At a little distance from our charmed circle the ladies sigh with boredom and shift position. The courtiers stand against the walls, talking among themselves, and one or two lean back against the paneling for weariness. Nobody is allowed to sit, though John Dee has been reading from his book for two hours.
Dee takes up another page and shows it to the queen as William Cecil enters the room quietly and bows.
“Forgive the interruption to your studies,” he says in a low voice. “But you wanted to know as soon as the Queen of Scots gave permission for Lady
Margaret Douglas’s husband to enter Scotland.”
The boy my pretty kinsman Henry Stuart, yawning in a corner, catches the whisper of his mother’s name and looks up, but Elizabeth and Cecil are head-to-head.
“Queen Mary has never agreed?” she exclaims, hiding her beam behind a painted fan.
Cecil bows. “She has.”
She takes his sleeve and pulls him closer. Only Thomasina and I can hear their whispered conference. “But I only asked because I was certain she would refuse him admission to his Scots lands,” she whispers. “I only asked in order to distract and trouble Mary while she was negotiating with Don Carlos of Spain.”
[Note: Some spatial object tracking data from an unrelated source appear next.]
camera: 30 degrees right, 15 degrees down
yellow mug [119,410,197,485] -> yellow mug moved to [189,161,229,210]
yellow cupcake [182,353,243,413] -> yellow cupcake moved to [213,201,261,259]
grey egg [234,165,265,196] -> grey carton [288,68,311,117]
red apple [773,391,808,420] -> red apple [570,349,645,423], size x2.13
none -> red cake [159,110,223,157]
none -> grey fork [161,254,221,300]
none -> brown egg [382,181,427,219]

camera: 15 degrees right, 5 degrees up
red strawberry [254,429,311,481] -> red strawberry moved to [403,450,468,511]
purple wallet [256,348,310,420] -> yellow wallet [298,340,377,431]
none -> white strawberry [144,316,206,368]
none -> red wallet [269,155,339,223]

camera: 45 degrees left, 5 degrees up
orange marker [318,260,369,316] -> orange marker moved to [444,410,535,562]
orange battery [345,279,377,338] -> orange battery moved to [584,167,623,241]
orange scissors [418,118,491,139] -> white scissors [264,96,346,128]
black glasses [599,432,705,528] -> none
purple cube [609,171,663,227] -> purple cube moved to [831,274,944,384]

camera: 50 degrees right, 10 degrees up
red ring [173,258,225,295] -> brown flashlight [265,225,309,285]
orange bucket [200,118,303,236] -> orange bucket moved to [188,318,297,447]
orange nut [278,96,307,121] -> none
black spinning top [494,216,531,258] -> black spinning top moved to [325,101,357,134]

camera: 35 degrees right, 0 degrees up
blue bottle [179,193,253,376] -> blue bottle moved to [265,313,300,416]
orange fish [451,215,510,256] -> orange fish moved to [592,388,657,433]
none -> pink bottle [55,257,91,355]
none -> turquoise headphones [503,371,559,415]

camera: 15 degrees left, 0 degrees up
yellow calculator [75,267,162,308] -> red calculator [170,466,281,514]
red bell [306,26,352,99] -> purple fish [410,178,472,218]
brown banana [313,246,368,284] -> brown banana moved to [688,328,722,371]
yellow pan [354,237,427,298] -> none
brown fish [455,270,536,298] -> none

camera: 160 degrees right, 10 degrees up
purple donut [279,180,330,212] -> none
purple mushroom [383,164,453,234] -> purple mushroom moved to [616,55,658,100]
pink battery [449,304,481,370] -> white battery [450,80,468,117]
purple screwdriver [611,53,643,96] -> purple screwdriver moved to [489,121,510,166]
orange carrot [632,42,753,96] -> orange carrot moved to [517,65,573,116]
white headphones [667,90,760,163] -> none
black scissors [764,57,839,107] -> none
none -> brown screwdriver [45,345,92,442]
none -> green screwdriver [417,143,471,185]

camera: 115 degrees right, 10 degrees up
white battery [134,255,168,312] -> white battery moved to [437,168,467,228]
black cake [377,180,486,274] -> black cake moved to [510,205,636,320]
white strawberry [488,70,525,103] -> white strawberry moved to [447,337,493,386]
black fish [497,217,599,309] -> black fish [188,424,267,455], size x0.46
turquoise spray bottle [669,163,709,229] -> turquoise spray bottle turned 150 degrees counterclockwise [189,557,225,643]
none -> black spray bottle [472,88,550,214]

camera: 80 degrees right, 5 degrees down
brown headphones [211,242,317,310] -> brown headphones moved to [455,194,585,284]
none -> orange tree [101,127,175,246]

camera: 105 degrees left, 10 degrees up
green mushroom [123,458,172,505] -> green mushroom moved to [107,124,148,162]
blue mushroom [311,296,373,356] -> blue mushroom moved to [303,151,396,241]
“You have won more than you intended, then,” Cecil says smoothly. “You have outwitted her. For she has given permission to both the Earl of Lennox and his son to enter Scotland, and as papists they are certain to divide her from her Protestant advisors. Shall they go, or would it be safer to keep the youth here?”
Elizabeth beckons to Henry Stuart, Lord Darnley, a fair-headed boy as beautiful as a girl. He is a cousin of mine, since he is the son of Lady Margaret Douglas, but I can’t say we share much family feeling. I have never liked his mother, who revels in Elizabeth’s unfairness—she goes free while my sister is imprisoned; her stock rises while my sister’s falls. I swear that she thinks of herself as heir to the throne while everyone knows that it should be Katherine.
Henry Stuart himself came back from France to serve like a little bird in the cage of court: he warbles away to please the queen but the cage door never opens. His mother would put him anywhere that he might be seen: she thinks he is irresistible. It is an open secret that she hoped he would marry Mary Queen of Scots, but the queen managed to resist his rosy-lipped promises in the first days of her widowhood. Now he bows low to Elizabeth, and he nods to me; but we neither of us waste much time on the other. He is a vain young man with little interest in any woman of any size. What he knows to perfection is how to please older indulgent women who enjoy the company of a pretty boy, like his mother or the queen. All he likes for himself is to get drunk and range around the town looking for trouble with other pretty boys. Either way, I do not attract his attention, and he does not waste any on me.